Stored data entries:
#####

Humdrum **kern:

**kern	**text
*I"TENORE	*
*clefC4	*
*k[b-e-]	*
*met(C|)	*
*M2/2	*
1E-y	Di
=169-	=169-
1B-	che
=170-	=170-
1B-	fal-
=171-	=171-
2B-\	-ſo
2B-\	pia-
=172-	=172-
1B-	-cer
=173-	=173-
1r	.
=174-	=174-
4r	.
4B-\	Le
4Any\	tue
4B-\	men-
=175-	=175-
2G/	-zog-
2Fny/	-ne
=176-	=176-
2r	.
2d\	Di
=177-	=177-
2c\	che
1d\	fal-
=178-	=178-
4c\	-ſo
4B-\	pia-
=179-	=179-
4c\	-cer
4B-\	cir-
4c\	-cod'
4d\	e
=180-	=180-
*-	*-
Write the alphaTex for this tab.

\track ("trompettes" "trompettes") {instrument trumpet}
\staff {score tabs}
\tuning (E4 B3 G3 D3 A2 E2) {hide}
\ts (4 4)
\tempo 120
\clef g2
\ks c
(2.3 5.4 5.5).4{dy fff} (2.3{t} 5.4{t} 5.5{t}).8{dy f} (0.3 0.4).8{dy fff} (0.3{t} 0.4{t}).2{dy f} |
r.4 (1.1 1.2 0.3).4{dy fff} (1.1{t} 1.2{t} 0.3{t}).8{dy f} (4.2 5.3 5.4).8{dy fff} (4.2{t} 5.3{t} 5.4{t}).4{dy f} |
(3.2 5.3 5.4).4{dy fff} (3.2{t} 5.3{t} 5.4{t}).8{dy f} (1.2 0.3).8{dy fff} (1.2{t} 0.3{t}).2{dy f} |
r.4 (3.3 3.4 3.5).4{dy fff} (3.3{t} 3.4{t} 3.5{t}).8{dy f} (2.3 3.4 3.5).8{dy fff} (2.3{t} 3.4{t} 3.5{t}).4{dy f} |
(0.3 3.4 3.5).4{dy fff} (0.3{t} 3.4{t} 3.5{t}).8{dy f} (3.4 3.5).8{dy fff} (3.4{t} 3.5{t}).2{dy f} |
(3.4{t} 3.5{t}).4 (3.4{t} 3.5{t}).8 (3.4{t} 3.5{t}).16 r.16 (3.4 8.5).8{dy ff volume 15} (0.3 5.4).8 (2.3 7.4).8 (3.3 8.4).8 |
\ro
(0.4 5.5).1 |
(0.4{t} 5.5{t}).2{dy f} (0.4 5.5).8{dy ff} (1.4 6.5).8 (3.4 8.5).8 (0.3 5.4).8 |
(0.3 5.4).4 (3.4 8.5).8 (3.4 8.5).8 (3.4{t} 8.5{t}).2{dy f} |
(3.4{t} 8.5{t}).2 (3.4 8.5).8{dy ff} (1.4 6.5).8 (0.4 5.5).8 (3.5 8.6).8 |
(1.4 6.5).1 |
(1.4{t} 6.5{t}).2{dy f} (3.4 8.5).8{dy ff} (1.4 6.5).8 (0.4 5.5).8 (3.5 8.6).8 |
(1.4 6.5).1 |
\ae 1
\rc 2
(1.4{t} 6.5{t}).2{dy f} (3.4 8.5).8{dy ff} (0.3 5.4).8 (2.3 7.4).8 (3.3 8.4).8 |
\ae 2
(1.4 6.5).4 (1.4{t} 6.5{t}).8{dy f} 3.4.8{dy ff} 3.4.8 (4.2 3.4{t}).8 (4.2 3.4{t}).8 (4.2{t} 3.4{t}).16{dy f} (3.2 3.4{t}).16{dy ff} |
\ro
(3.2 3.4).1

#####

Aim of the task. Return every line of the records above with no change at all.

Full solution.
Humdrum **kern:

**kern	**text
*I"TENORE	*
*clefC4	*
*k[b-e-]	*
*met(C|)	*
*M2/2	*
1E-y	Di
=169-	=169-
1B-	che
=170-	=170-
1B-	fal-
=171-	=171-
2B-\	-ſo
2B-\	pia-
=172-	=172-
1B-	-cer
=173-	=173-
1r	.
=174-	=174-
4r	.
4B-\	Le
4Any\	tue
4B-\	men-
=175-	=175-
2G/	-zog-
2Fny/	-ne
=176-	=176-
2r	.
2d\	Di
=177-	=177-
2c\	che
1d\	fal-
=178-	=178-
4c\	-ſo
4B-\	pia-
=179-	=179-
4c\	-cer
4B-\	cir-
4c\	-cod'
4d\	e
=180-	=180-
*-	*-
Write the alphaTex for this tab.

\track ("trompettes" "trompettes") {instrument trumpet}
\staff {score tabs}
\tuning (E4 B3 G3 D3 A2 E2) {hide}
\ts (4 4)
\tempo 120
\clef g2
\ks c
(2.3 5.4 5.5).4{dy fff} (2.3{t} 5.4{t} 5.5{t}).8{dy f} (0.3 0.4).8{dy fff} (0.3{t} 0.4{t}).2{dy f} |
r.4 (1.1 1.2 0.3).4{dy fff} (1.1{t} 1.2{t} 0.3{t}).8{dy f} (4.2 5.3 5.4).8{dy fff} (4.2{t} 5.3{t} 5.4{t}).4{dy f} |
(3.2 5.3 5.4).4{dy fff} (3.2{t} 5.3{t} 5.4{t}).8{dy f} (1.2 0.3).8{dy fff} (1.2{t} 0.3{t}).2{dy f} |
r.4 (3.3 3.4 3.5).4{dy fff} (3.3{t} 3.4{t} 3.5{t}).8{dy f} (2.3 3.4 3.5).8{dy fff} (2.3{t} 3.4{t} 3.5{t}).4{dy f} |
(0.3 3.4 3.5).4{dy fff} (0.3{t} 3.4{t} 3.5{t}).8{dy f} (3.4 3.5).8{dy fff} (3.4{t} 3.5{t}).2{dy f} |
(3.4{t} 3.5{t}).4 (3.4{t} 3.5{t}).8 (3.4{t} 3.5{t}).16 r.16 (3.4 8.5).8{dy ff volume 15} (0.3 5.4).8 (2.3 7.4).8 (3.3 8.4).8 |
\ro
(0.4 5.5).1 |
(0.4{t} 5.5{t}).2{dy f} (0.4 5.5).8{dy ff} (1.4 6.5).8 (3.4 8.5).8 (0.3 5.4).8 |
(0.3 5.4).4 (3.4 8.5).8 (3.4 8.5).8 (3.4{t} 8.5{t}).2{dy f} |
(3.4{t} 8.5{t}).2 (3.4 8.5).8{dy ff} (1.4 6.5).8 (0.4 5.5).8 (3.5 8.6).8 |
(1.4 6.5).1 |
(1.4{t} 6.5{t}).2{dy f} (3.4 8.5).8{dy ff} (1.4 6.5).8 (0.4 5.5).8 (3.5 8.6).8 |
(1.4 6.5).1 |
\ae 1
\rc 2
(1.4{t} 6.5{t}).2{dy f} (3.4 8.5).8{dy ff} (0.3 5.4).8 (2.3 7.4).8 (3.3 8.4).8 |
\ae 2
(1.4 6.5).4 (1.4{t} 6.5{t}).8{dy f} 3.4.8{dy ff} 3.4.8 (4.2 3.4{t}).8 (4.2 3.4{t}).8 (4.2{t} 3.4{t}).16{dy f} (3.2 3.4{t}).16{dy ff} |
\ro
(3.2 3.4).1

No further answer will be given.